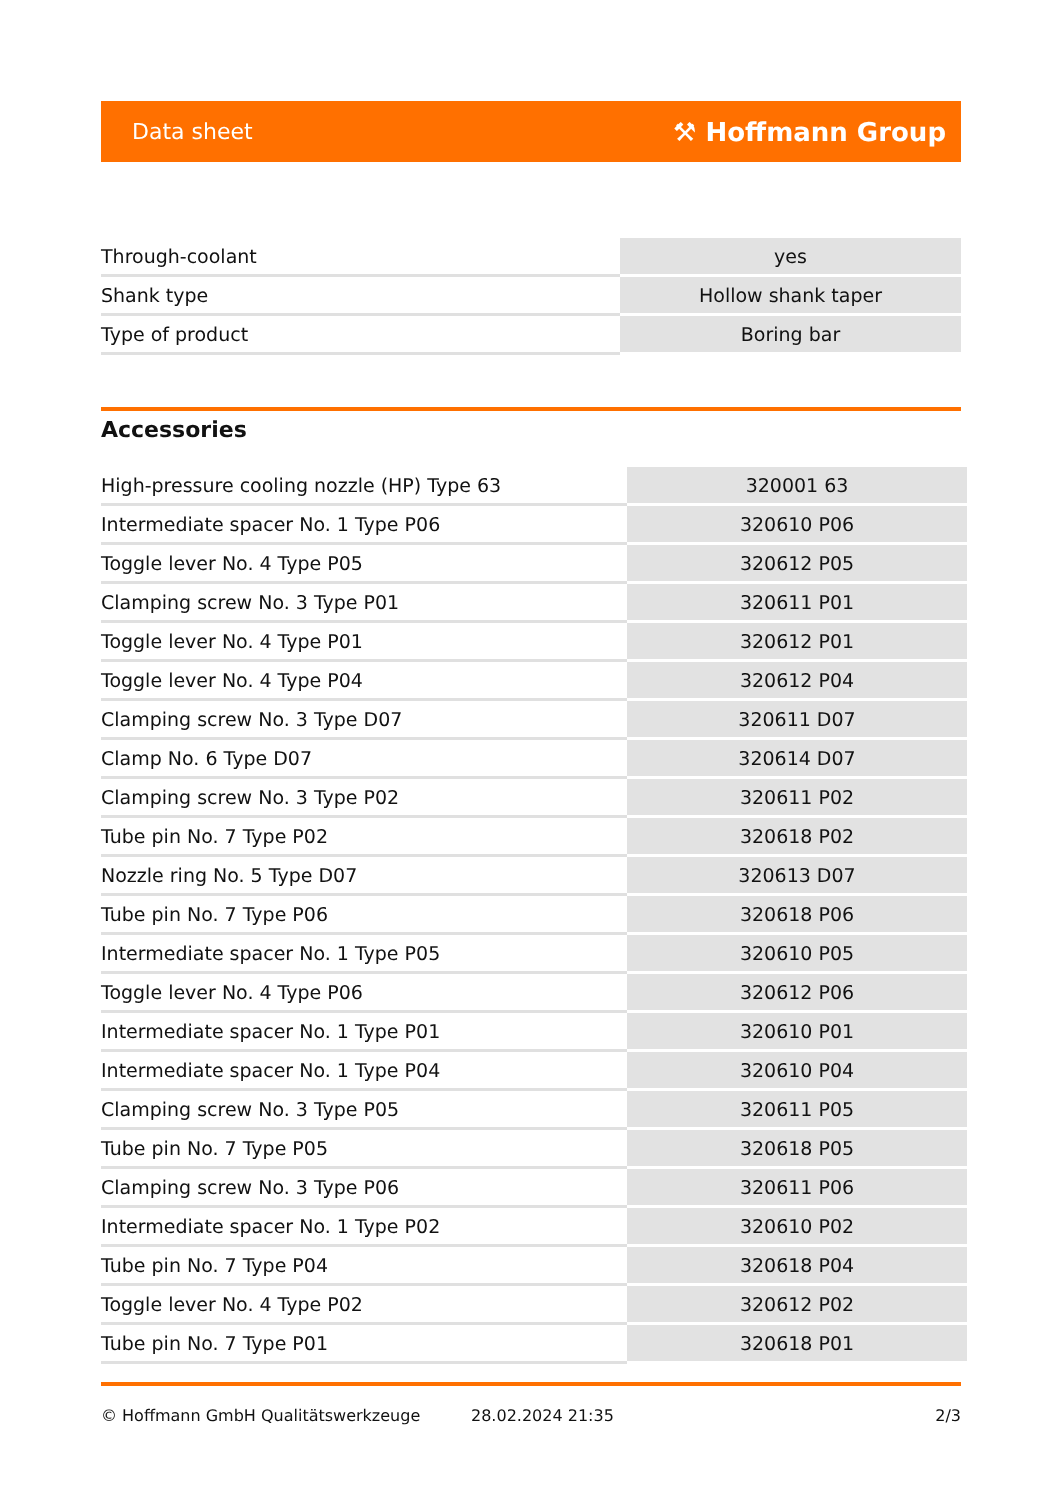Data sheet ⚒ Hoffmann Group
| Through-coolant | yes |
| Shank type | Hollow shank taper |
| Type of product | Boring bar |
Accessories
| High-pressure cooling nozzle (HP) Type 63 | 320001 63 |
| Intermediate spacer No. 1 Type P06 | 320610 P06 |
| Toggle lever No. 4 Type P05 | 320612 P05 |
| Clamping screw No. 3 Type P01 | 320611 P01 |
| Toggle lever No. 4 Type P01 | 320612 P01 |
| Toggle lever No. 4 Type P04 | 320612 P04 |
| Clamping screw No. 3 Type D07 | 320611 D07 |
| Clamp No. 6 Type D07 | 320614 D07 |
| Clamping screw No. 3 Type P02 | 320611 P02 |
| Tube pin No. 7 Type P02 | 320618 P02 |
| Nozzle ring No. 5 Type D07 | 320613 D07 |
| Tube pin No. 7 Type P06 | 320618 P06 |
| Intermediate spacer No. 1 Type P05 | 320610 P05 |
| Toggle lever No. 4 Type P06 | 320612 P06 |
| Intermediate spacer No. 1 Type P01 | 320610 P01 |
| Intermediate spacer No. 1 Type P04 | 320610 P04 |
| Clamping screw No. 3 Type P05 | 320611 P05 |
| Tube pin No. 7 Type P05 | 320618 P05 |
| Clamping screw No. 3 Type P06 | 320611 P06 |
| Intermediate spacer No. 1 Type P02 | 320610 P02 |
| Tube pin No. 7 Type P04 | 320618 P04 |
| Toggle lever No. 4 Type P02 | 320612 P02 |
| Tube pin No. 7 Type P01 | 320618 P01 |
© Hoffmann GmbH Qualitätswerkzeuge 28.02.2024 21:35 2/3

================

**WHAT THE TASK ASKS:** All entries need repeating exactly, but without the pictures.

**TASK OUTPUT:**
Data sheet ⚒ Hoffmann Group
| Through-coolant | yes |
| Shank type | Hollow shank taper |
| Type of product | Boring bar |
Accessories
| High-pressure cooling nozzle (HP) Type 63 | 320001 63 |
| Intermediate spacer No. 1 Type P06 | 320610 P06 |
| Toggle lever No. 4 Type P05 | 320612 P05 |
| Clamping screw No. 3 Type P01 | 320611 P01 |
| Toggle lever No. 4 Type P01 | 320612 P01 |
| Toggle lever No. 4 Type P04 | 320612 P04 |
| Clamping screw No. 3 Type D07 | 320611 D07 |
| Clamp No. 6 Type D07 | 320614 D07 |
| Clamping screw No. 3 Type P02 | 320611 P02 |
| Tube pin No. 7 Type P02 | 320618 P02 |
| Nozzle ring No. 5 Type D07 | 320613 D07 |
| Tube pin No. 7 Type P06 | 320618 P06 |
| Intermediate spacer No. 1 Type P05 | 320610 P05 |
| Toggle lever No. 4 Type P06 | 320612 P06 |
| Intermediate spacer No. 1 Type P01 | 320610 P01 |
| Intermediate spacer No. 1 Type P04 | 320610 P04 |
| Clamping screw No. 3 Type P05 | 320611 P05 |
| Tube pin No. 7 Type P05 | 320618 P05 |
| Clamping screw No. 3 Type P06 | 320611 P06 |
| Intermediate spacer No. 1 Type P02 | 320610 P02 |
| Tube pin No. 7 Type P04 | 320618 P04 |
| Toggle lever No. 4 Type P02 | 320612 P02 |
| Tube pin No. 7 Type P01 | 320618 P01 |
© Hoffmann GmbH Qualitätswerkzeuge 28.02.2024 21:35 2/3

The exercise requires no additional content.